2. Upper and mid zone nodules
Once you have recognised you are in a nodules case, the differential becomes finite. An exam favourite is sarcoidosis, so if you can classify something as sarcoid early you can get the case down quickly. The key to sarcoidosis often lies in the fissures. Find the oblique fissures on your axial slices, starting superiorly. Look very carefully for beading of the fissures. If you see this, and you can quickly confirm your pattern of nodules - throwing in some elegant descriptors like perilymphatic distribution or a galaxy sign if it's there - and then assess for lymph nodes to clinch it (see above!).

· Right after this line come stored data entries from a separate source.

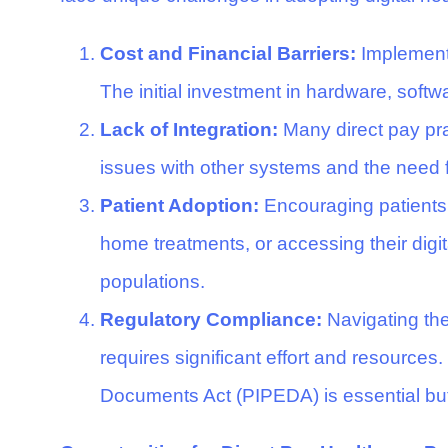
Cost and Financial Barriers:
Implementin
The initial investment in hardware, softwa
Lack of Integration:
Many direct pay prac
issues with other systems and the need 
Patient Adoption:
Encouraging patients 
home treatments, or accessing their digita
populations.
Regulatory Compliance:
Navigating the
requires significant effort and resource
Documents Act (PIPEDA) is essential but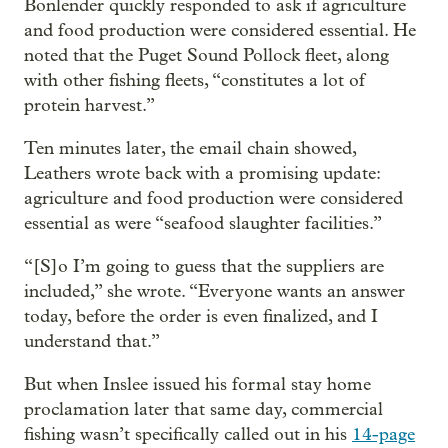
Bonlender quickly responded to ask if agriculture
and food production were considered essential. He
noted that the Puget Sound Pollock fleet, along
with other fishing fleets, “constitutes a lot of
protein harvest.”
Ten minutes later, the email chain showed,
Leathers wrote back with a promising update:
agriculture and food production were considered
essential as were “seafood slaughter facilities.”
“[S]o I’m going to guess that the suppliers are
included,” she wrote. “Everyone wants an answer
today, before the order is even finalized, and I
understand that.”
But when Inslee issued his formal stay home
proclamation later that same day, commercial
fishing wasn’t specifically called out in his
14-page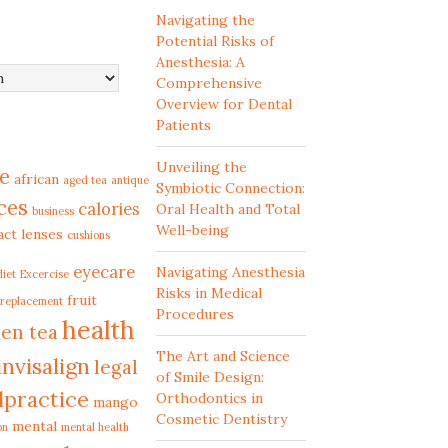
Navigating the
Potential Risks of
Anesthesia: A
Comprehensive
Overview for Dental
Patients
Unveiling the
e
african
aged tea
antique
Symbiotic Connection:
ces
calories
Oral Health and Total
business
Well-being
act lenses
cushions
eyecare
Navigating Anesthesia
diet
Excercise
Risks in Medical
fruit
 replacement
Procedures
health
en tea
The Art and Science
invisalign
legal
of Smile Design:
lpractice
Orthodontics in
mango
Cosmetic Dentistry
mental
on
mental health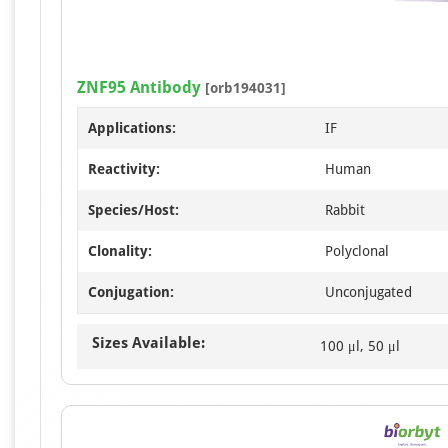
ZNF95 Antibody
[orb194031]
Applications:
IF
Reactivity:
Human
Species/Host:
Rabbit
Clonality:
Polyclonal
Conjugation:
Unconjugated
Sizes Available:
100 μl, 50 μl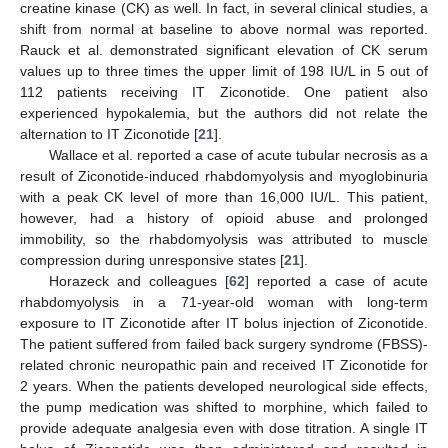
creatine kinase (CK) as well. In fact, in several clinical studies, a
shift from normal at baseline to above normal was reported.
Rauck et al. demonstrated significant elevation of CK serum
values up to three times the upper limit of 198 IU/L in 5 out of
112 patients receiving IT Ziconotide. One patient also
experienced hypokalemia, but the authors did not relate the
alternation to IT Ziconotide [
21
].
Wallace et al. reported a case of acute tubular necrosis as a
result of Ziconotide-induced rhabdomyolysis and myoglobinuria
with a peak CK level of more than 16,000 IU/L. This patient,
however, had a history of opioid abuse and prolonged
immobility, so the rhabdomyolysis was attributed to muscle
compression during unresponsive states [
21
].
Horazeck and colleagues [
62
] reported a case of acute
rhabdomyolysis in a 71-year-old woman with long-term
exposure to IT Ziconotide after IT bolus injection of Ziconotide.
The patient suffered from failed back surgery syndrome (FBSS)-
related chronic neuropathic pain and received IT Ziconotide for
2 years. When the patients developed neurological side effects,
the pump medication was shifted to morphine, which failed to
provide adequate analgesia even with dose titration. A single IT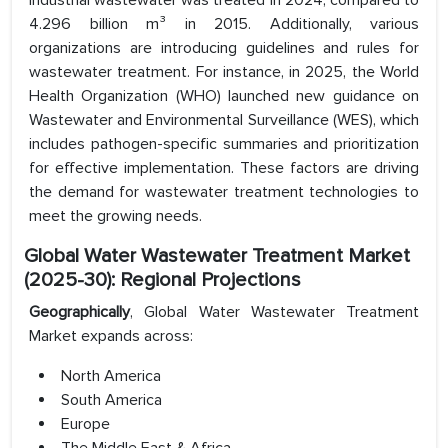
industrial wastewater was treated in 2024, compared to
4.296 billion m³ in 2015. Additionally, various
organizations are introducing guidelines and rules for
wastewater treatment. For instance, in 2025, the World
Health Organization (WHO) launched new guidance on
Wastewater and Environmental Surveillance (WES), which
includes pathogen-specific summaries and prioritization
for effective implementation. These factors are driving
the demand for wastewater treatment technologies to
meet the growing needs.
Global Water Wastewater Treatment Market
(2025-30): Regional Projections
Geographically
, Global Water Wastewater Treatment
Market expands across:
North America
South America
Europe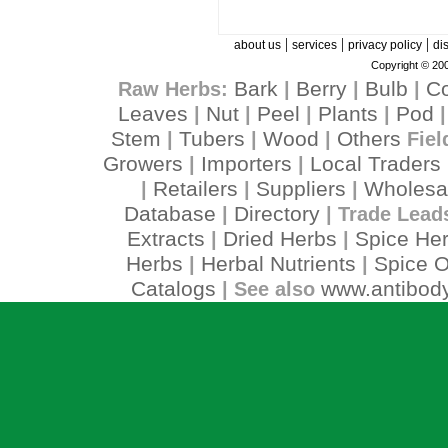
|
|
|
about us
services
privacy policy
di
Copyright © 200
Bark
Berry
Bulb
C
Raw Herbs:
|
|
|
Leaves
Nut
Peel
Plants
Pod
|
|
|
|
Stem
Tubers
Wood
Others
|
|
|
Fiel
Growers
Importers
Local Traders
|
|
Retailers
Suppliers
Wholesa
|
|
|
Database
Directory
|
| Trade Lead
Extracts
Dried Herbs
Spice He
|
|
Herbs
Herbal Nutrients
Spice O
|
|
Catalogs
www.antibody
| See also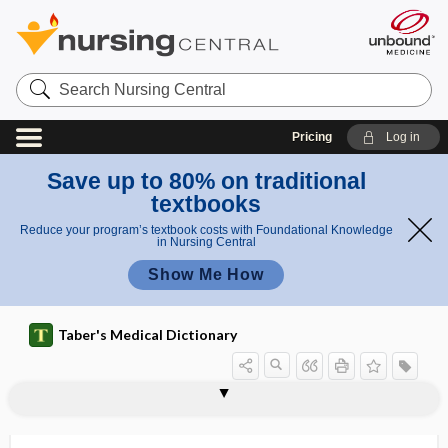
Search
Nursing
Central
Pricing
Log in
Save up to 80% on traditional
textbooks
Reduce your program’s textbook costs with Foundational Knowledge
in Nursing Central
Show Me How
Taber's Medical Dictionary
dipeptidase
dipeptide
dipeptidyl peptidase-4 inhibitor
Dipetalonema perstans
diphallus
diphasic
diphenhydramine hydrochloride
diphenoxylate hydrochloride
diphenylhydantoin sodium
diphonia
diphosphatidylglycerol
2,3-diphosphoglycerate
diphtheria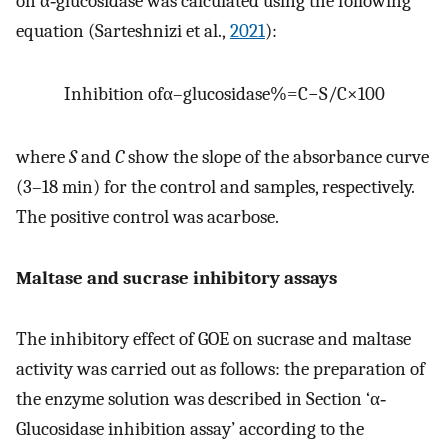
on α‐glucosidase was calculated using the following
equation (Sarteshnizi et al.,
2021
):
Inhibition of
α
–
glucosidase
%
=
C
−
S
/
C
×
100
where
S
and
C
show the slope of the absorbance curve
(3–18 min) for the control and samples, respectively.
The positive control was acarbose.
Maltase and sucrase inhibitory assays
The inhibitory effect of GOE on sucrase and maltase
activity was carried out as follows: the preparation of
the enzyme solution was described in Section ‘α‐
Glucosidase inhibition assay’ according to the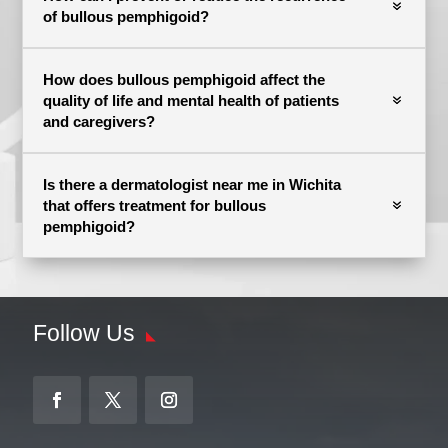
of bullous pemphigoid?
How does bullous pemphigoid affect the
quality of life and mental health of patients
and caregivers?
Is there a dermatologist near me in Wichita
that offers treatment for bullous
pemphigoid?
Follow Us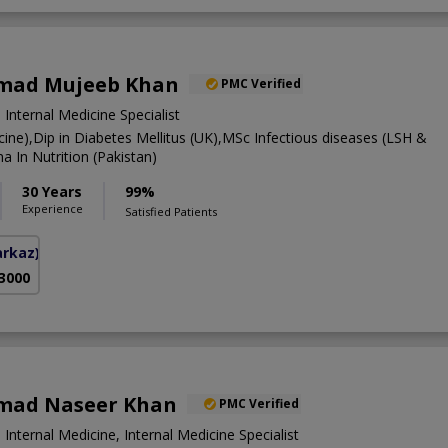
mad Mujeeb Khan
PMC Verified
 Internal Medicine Specialist
ne),Dip in Diabetes Mellitus (UK),MSc Infectious diseases (LSH &
 In Nutrition (Pakistan)
30 Years
99%
Experience
Satisfied Patients
arkaz)
 3000
mad Naseer Khan
PMC Verified
 Internal Medicine, Internal Medicine Specialist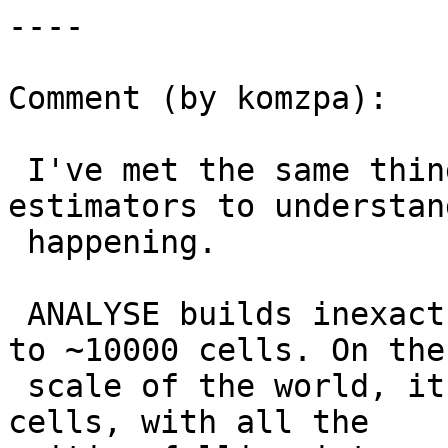
----

Comment (by komzpa):

 I've met the same thing and digged into 
estimators to understan
 happening.

 ANALYSE builds inexact histogram of data, with up 
to ~10000 cells. On the

 scale of the world, it means they are ~300x300 km 
cells, with all the
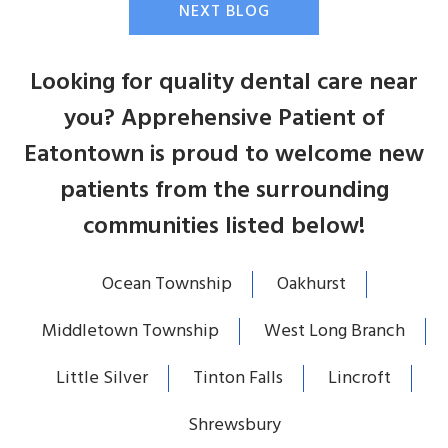
NEXT BLOG
Looking for quality dental care near
you? Apprehensive Patient of
Eatontown is proud to welcome new
patients from the surrounding
communities listed below!
Ocean Township
Oakhurst
Middletown Township
West Long Branch
Little Silver
Tinton Falls
Lincroft
Shrewsbury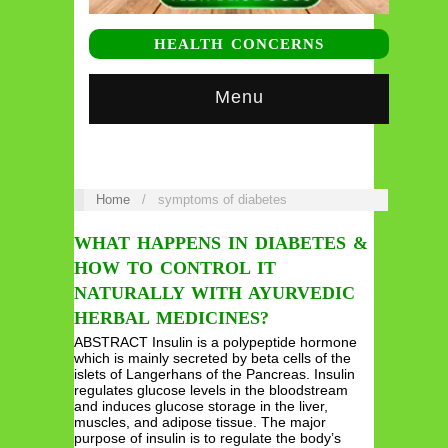
HEALTH CONCERNS
Menu
Home
/
symptoms of diabetes
WHAT HAPPENS IN DIABETES &
HOW TO CONTROL IT
NATURALLY WITH AYURVEDIC
HERBAL MEDICINES?
ABSTRACT Insulin is a polypeptide hormone
which is mainly secreted by beta cells of the
islets of Langerhans of the Pancreas. Insulin
regulates glucose levels in the bloodstream
and induces glucose storage in the liver,
muscles, and adipose tissue. The major
purpose of insulin is to regulate the body’s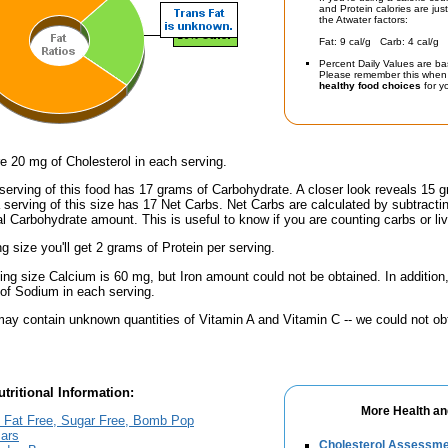
and Protein calories are jus
the Atwater factors:
Fat: 9 cal/g Carb: 4 cal/g 
Percent Daily Values are ba
Please remember this when 
healthy food choices
for yo
e 20 mg of Cholesterol in each serving.
serving of this food has 17 grams of Carbohydrate. A closer look reveals 15 
a serving of this size has 17 Net Carbs. Net Carbs are calculated by subtract
al Carbohydrate amount. This is useful to know if you are counting carbs or liv
ng size you'll get 2 grams of Protein per serving.
ving size Calcium is 60 mg, but Iron amount could not be obtained. In addition
f Sodium in each serving.
ay contain unknown quantities of Vitamin A and Vitamin C -- we could not obt
tritional Information:
More Health an
, Fat Free, Sugar Free, Bomb Pop
ars
Cholesterol Assessm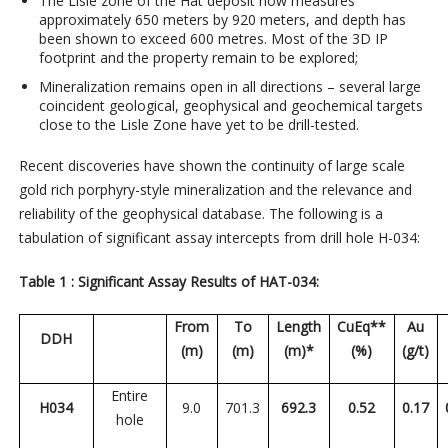
The Lisle zone of the Hat deposit now measures
approximately 650 meters by 920 meters, and depth has
been shown to exceed 600 metres. Most of the 3D IP
footprint and the property remain to be explored;
Mineralization remains open in all directions – several large
coincident geological, geophysical and geochemical targets
close to the Lisle Zone have yet to be drill-tested.
Recent discoveries have shown the continuity of large scale
gold rich porphyry-style mineralization and the relevance and
reliability of the geophysical database. The following is a
tabulation of significant assay intercepts from drill hole H-034:
Table 1 : Significant Assay Results of HAT-034:
From
To
Length
CuEq**
Au
DDH
(m)
(m)
(m)*
(%)
(g/t)
Entire
H034
9.0
701.3
692.3
0.52
0.17
hole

3. Diffuse or confluent parenchymal changes
A conglomerate abnormality can be overwhelming. It can look like nothing or everything at the same time. A was taught, that if the abnormality is large or confusing, look at the periphery as the lesion characteristics will be more sparse. You might see tree-in-bud nodules suggesting endobronchial spread, leading you to ask yourself 'could this be TB?'. You might see nodular septal thickening suggesting lymphangitis, leading you to ask yourself 'could this be cancer?'.
4. Thoracic aortograms
If you are given a non-contrast phase with your aortogram case, look at this first. In real life, the non-contrast is not just for looking for atherosclerosis - it is to assess for intramural haematoma. A common trap is to concentrate on the angiographic phase, doing layers upon layers of assessments when the life-threatening abnormality could have been picked and assessed in 30 seconds. If there is crescentic high density in the aortic wall, call the intramural haematoma. Look for the penetrating ulcer as the cause (it won't always be present) and close the case with the appropriate management - remembering these are emergencies.